___ Source text ___

In this research, an approach based on three-dimensional laser scanning technology providing a method for the supervision of geometric dimensioning and tolerancing is defined with the aim of reducing processing times and increasing the accuracy of replication of decorated architectural surfaces. This study focuses on the reconstruction of the missing pieces of the coffered ceiling of the main 21 m high lobby of Teatro Massimo Vittorio Emanuele in Palermo. The intervention has provided the reconstruction of individual clay elements recreated in a larger size so to take into account the shrinkage of the mold during the catalysis process. The molds designed in silicon inside the molding boxes have reproduced identical patterns. In the following sections the traditional and the proposed methodologies are described and compared.

## 2 Materials and methods

The intervention of architectural restoration on coffered ceiling is consisted in the replication of decorative elements partially crumbled or detached from roof due to humidity and water infiltration (Fig.  1). In particular, Fig.  1a shows the south-west area to the coffered ceiling where the major lesions of the decoration were present. In Fig.  1b the parts of the decoration totally absent in this area are drawn in red.
The detached decorative fragments have an elongated and drop shape arranged continuously along the perimeter of the coffered roof. The ornamental elements of the roof were originally handmade with quite brittle scagliola plaster which can be distinguished for high permeability and vulnerability that permit to absorb the excess moisture and water ingress. Gypsum-based sculpure is typically used to make complex solid shapes in the castings process. The casting scagliola result preserves all the smallest details of the original piece, providing white colour and drying in a very short time, hardening after 30 min depending on the humidity of the environment. Thanks to its good adhesive properties the scagliola can be easily worked and also used to properly shape particularly large smooth surfaces giving the idea of marble, white or aged according to the type of coating. The scagliola can be applied with water, glue and possible coloured pigments. The result is a soft dough poured into a mold with a reinforcement of hemp fibers which increases its hardness and resistance. The performed architectural restoration on coffered ceiling through the traditional method provides that the architectural decoration reproduced in the clay is larger than the original model. This is in order to create a silicone rubber mold which, after the withdrawal of the rubber itself, allows to reproduce pieces in the size of the original decoration. It is known that the enlargement of the architectural decoration reproduced in the clay (matrix) is carried out empirically and the accuracy achieved in the reproduced architectural elements is left to the experience and intuitive skills of the craftsman to find the correct dimensions of this matrix and the mold. Needless to say that this process often requires several attempts.

___ Entries ___

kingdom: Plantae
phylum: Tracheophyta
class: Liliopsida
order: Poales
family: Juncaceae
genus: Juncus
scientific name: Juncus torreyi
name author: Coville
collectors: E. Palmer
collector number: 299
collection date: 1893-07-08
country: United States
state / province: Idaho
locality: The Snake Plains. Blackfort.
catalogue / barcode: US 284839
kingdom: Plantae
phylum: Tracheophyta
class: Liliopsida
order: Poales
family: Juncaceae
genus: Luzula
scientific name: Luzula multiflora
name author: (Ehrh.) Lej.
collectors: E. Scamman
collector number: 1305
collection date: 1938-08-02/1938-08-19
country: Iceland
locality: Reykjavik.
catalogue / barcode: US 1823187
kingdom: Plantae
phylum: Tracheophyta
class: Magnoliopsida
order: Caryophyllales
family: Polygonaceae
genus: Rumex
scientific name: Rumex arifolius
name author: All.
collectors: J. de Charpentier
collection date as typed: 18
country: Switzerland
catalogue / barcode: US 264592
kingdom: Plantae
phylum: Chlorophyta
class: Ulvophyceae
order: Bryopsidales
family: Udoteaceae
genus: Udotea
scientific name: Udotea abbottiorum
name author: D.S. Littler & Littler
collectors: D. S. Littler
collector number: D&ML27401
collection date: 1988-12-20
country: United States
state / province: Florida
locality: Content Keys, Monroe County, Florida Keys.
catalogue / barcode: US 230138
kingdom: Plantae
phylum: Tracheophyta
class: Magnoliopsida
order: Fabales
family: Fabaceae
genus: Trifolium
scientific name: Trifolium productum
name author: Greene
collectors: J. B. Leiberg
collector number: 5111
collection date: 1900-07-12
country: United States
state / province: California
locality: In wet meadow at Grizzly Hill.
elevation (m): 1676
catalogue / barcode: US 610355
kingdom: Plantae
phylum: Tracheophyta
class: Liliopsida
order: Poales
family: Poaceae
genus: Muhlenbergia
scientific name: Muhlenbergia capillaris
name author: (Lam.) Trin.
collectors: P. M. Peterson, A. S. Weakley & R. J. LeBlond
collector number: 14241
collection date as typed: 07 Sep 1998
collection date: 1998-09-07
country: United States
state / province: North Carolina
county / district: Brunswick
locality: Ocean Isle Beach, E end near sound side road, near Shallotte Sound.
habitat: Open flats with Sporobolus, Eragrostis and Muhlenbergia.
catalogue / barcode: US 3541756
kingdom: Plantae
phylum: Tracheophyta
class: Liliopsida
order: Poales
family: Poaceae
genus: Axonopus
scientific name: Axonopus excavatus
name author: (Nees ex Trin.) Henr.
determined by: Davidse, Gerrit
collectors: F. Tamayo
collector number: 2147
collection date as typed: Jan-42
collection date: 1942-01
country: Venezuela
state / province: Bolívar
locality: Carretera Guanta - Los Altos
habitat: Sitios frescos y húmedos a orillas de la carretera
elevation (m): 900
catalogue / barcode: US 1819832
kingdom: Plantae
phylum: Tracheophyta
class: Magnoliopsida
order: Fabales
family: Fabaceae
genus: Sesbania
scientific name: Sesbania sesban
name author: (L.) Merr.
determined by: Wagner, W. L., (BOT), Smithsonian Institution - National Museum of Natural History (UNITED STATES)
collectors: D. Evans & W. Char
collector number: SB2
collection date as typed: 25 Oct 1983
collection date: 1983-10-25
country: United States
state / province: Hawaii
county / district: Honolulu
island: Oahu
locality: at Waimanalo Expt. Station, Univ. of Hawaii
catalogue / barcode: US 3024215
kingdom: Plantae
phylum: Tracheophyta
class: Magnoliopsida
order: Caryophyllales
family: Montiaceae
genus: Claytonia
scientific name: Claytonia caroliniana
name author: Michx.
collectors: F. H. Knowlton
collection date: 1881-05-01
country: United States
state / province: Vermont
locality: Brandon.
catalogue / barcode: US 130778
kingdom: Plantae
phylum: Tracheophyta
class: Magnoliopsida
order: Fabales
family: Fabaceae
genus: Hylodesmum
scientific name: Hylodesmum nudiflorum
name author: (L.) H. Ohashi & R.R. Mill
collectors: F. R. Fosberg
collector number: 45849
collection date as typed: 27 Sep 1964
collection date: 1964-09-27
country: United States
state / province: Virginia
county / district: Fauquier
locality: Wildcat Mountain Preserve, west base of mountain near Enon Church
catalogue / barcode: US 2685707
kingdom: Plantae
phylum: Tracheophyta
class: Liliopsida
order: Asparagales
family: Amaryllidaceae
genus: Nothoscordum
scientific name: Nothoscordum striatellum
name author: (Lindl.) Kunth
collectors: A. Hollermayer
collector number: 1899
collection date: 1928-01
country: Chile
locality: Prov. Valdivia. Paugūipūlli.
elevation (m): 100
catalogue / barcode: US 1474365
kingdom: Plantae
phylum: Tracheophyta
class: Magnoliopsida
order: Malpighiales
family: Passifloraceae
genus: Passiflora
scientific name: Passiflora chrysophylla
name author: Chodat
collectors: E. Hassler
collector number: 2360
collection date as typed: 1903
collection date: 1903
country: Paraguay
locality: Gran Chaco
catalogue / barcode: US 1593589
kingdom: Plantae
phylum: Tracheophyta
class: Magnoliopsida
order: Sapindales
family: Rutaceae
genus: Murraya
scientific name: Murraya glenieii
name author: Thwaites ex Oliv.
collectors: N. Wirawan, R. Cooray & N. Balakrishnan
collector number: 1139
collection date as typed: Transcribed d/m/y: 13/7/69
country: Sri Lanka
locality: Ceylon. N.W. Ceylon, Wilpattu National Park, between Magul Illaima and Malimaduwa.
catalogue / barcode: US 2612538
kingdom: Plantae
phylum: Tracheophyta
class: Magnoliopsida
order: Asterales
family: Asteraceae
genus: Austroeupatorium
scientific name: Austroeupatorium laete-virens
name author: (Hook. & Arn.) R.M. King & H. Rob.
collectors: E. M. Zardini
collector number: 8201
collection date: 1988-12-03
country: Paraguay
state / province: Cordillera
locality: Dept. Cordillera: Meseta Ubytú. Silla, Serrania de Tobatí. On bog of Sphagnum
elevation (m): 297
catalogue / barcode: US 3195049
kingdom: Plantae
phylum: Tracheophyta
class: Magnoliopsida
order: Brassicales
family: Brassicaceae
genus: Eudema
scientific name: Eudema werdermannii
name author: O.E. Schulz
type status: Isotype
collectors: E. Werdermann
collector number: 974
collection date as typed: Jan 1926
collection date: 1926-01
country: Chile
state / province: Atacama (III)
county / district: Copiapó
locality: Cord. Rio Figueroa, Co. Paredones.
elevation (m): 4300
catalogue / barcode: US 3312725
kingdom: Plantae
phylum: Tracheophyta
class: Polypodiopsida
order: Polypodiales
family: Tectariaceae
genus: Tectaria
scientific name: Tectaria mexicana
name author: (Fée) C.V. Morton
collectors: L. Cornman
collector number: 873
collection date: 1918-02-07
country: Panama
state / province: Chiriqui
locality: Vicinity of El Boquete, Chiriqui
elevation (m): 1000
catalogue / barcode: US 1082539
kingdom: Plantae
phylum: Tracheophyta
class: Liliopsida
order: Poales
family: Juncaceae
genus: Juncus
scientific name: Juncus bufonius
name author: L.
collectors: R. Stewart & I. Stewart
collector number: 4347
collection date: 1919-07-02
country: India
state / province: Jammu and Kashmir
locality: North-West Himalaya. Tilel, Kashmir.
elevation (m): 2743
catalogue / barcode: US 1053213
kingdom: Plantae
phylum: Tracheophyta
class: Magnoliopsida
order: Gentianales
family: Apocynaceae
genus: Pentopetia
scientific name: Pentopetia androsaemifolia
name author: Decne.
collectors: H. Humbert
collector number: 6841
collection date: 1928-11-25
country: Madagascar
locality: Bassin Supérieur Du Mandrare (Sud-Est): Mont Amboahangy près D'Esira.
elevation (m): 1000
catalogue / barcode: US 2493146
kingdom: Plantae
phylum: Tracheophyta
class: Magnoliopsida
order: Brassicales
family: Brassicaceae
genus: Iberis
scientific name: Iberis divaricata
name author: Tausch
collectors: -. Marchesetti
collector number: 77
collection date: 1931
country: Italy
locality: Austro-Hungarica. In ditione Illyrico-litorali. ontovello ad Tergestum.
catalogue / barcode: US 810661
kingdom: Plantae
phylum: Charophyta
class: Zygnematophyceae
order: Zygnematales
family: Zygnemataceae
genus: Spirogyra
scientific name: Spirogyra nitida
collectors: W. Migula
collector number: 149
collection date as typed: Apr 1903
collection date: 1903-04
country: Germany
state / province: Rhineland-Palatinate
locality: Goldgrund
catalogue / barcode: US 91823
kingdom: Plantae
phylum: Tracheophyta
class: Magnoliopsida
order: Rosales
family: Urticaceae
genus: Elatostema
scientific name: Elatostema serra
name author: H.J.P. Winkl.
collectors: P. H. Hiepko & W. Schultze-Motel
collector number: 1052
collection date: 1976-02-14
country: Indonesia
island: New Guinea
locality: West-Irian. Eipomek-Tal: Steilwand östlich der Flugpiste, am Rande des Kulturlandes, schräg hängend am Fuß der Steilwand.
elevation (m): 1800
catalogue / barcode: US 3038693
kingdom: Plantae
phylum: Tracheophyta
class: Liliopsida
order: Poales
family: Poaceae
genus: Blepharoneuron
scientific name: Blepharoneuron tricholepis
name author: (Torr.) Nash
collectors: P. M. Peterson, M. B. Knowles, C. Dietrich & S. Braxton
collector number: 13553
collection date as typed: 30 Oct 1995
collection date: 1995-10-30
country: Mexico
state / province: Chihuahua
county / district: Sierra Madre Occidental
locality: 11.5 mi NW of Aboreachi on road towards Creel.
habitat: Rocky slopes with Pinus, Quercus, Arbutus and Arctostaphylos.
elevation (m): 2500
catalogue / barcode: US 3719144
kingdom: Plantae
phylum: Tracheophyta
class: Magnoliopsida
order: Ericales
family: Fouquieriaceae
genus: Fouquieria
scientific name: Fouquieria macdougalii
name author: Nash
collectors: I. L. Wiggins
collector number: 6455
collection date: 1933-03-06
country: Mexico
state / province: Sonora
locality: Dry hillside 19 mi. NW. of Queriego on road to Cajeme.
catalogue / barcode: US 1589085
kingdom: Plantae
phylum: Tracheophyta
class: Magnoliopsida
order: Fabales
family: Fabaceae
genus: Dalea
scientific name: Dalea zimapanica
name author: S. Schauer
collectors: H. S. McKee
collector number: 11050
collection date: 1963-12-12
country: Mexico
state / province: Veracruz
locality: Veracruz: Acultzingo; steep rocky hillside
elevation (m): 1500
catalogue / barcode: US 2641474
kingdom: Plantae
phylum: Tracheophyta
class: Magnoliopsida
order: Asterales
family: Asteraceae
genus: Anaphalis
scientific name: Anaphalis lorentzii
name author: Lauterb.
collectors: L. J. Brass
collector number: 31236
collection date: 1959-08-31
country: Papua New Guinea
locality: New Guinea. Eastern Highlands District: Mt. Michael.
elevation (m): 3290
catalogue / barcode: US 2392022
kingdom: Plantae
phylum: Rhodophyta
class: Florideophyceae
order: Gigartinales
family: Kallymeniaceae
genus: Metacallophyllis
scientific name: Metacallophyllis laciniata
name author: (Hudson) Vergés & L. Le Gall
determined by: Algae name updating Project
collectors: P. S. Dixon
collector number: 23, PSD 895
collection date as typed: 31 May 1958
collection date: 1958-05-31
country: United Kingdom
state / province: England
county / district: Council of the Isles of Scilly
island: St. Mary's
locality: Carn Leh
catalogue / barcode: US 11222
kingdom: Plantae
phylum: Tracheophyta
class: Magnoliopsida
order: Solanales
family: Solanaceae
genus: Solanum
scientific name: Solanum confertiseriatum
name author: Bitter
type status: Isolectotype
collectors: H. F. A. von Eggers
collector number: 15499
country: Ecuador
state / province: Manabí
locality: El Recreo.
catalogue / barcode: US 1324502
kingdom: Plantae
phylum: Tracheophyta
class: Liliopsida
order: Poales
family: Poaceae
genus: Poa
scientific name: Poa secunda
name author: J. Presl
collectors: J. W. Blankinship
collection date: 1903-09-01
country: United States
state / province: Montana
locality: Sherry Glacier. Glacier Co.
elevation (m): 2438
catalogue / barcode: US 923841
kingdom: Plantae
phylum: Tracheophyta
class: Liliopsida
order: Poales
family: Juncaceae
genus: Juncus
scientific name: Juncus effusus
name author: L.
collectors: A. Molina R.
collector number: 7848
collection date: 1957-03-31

___

*To-do list*:
a) How high is the main lobby of Teatro Massimo Vittorio Emanuele, according to the passage on the coffered ceiling restoration?
b) Based on the passage on the coffered ceiling restoration, is each statement true? Answer yes or no for each, and quote the words that decide it. (i) The detached decorative fragments are arranged continuously along the perimeter of the coffered roof. (ii) In the traditional method, the decoration reproduced in clay is smaller than the original model. (iii) The scagliola dough poured into the mold is reinforced with hemp fibers.
c) Resume the passage on the coffered ceiling restoration at the point where it stops.

*Responses by task*:
a) 21 m

b)
(i) Yes: "arranged continuously along the perimeter of the coffered roof"
(ii) No: "the architectural decoration reproduced in the clay is larger than the original model"
(iii) Yes: "a reinforcement of hemp fibers which increases its hardness and resistance"

c)
In the proposed methodology, the acquisition through Laser scanner (EINSCAN-PRO+, accuracy ≤ 100 μm) allows to obtain the point cloud of architectural decorations (Fig.  2a). The cloud is then discretized through NURBS surface with triangular elements (Fig.  2b).
What is important to notice is that it is the maximum size of the elements ( l max) which determines the accuracy of the reconstruction. In particular, the maximum error between the virtual surface and the real surface of the decoration (max err) can be assessed through the empirical expression:
$$max_{err} \le \frac{{l_{max} }}{3}$$
(1)
Volumetric shrinkage coefficients were evaluated through experimental tests carried out on test pieces with a parallelepiped shape in clay (Colorobbia) and silicone (SILASTIC 3487 base and hardener SILASTIC 87-S) with dimensions similar to those of the decorations. Simulations in FE environment then allowed to obtain the linear shrinkage coefficients along the three main directions for a prismatic cassette mold (Fig.  3).
In Table  1 the volumetric and linear values of withdrawal coefficients are reported.
Table 1
Volumetric and linear withdrawal coefficients

Vol. withdrawal (%)
Linear withdrawal in x direction (%)
Linear withdrawal in y direction (%)
Linear withdrawal in z direction (%)
Silic
0.0 ÷ 0.02
0.05 ÷ 0.1
0.185 ÷ 0.2
0.25 ÷ 0.3
Clay
1.5 ÷ 2.0
3.5 ÷ 4.0
5.4 ÷ 5.0
7.7 ÷ 8.0

## 3 Results

By applying the values of the shrinkage coefficients to the virtual geometries of the decorations in the FE simulation environment, it was possible to evaluate with accuracy the enlargement to be assigned to the matrix to obtain the correct sized mold (Fig.  4). The use of virtual geometric models also allowed an easy reconstruction of any gaps in the decoration.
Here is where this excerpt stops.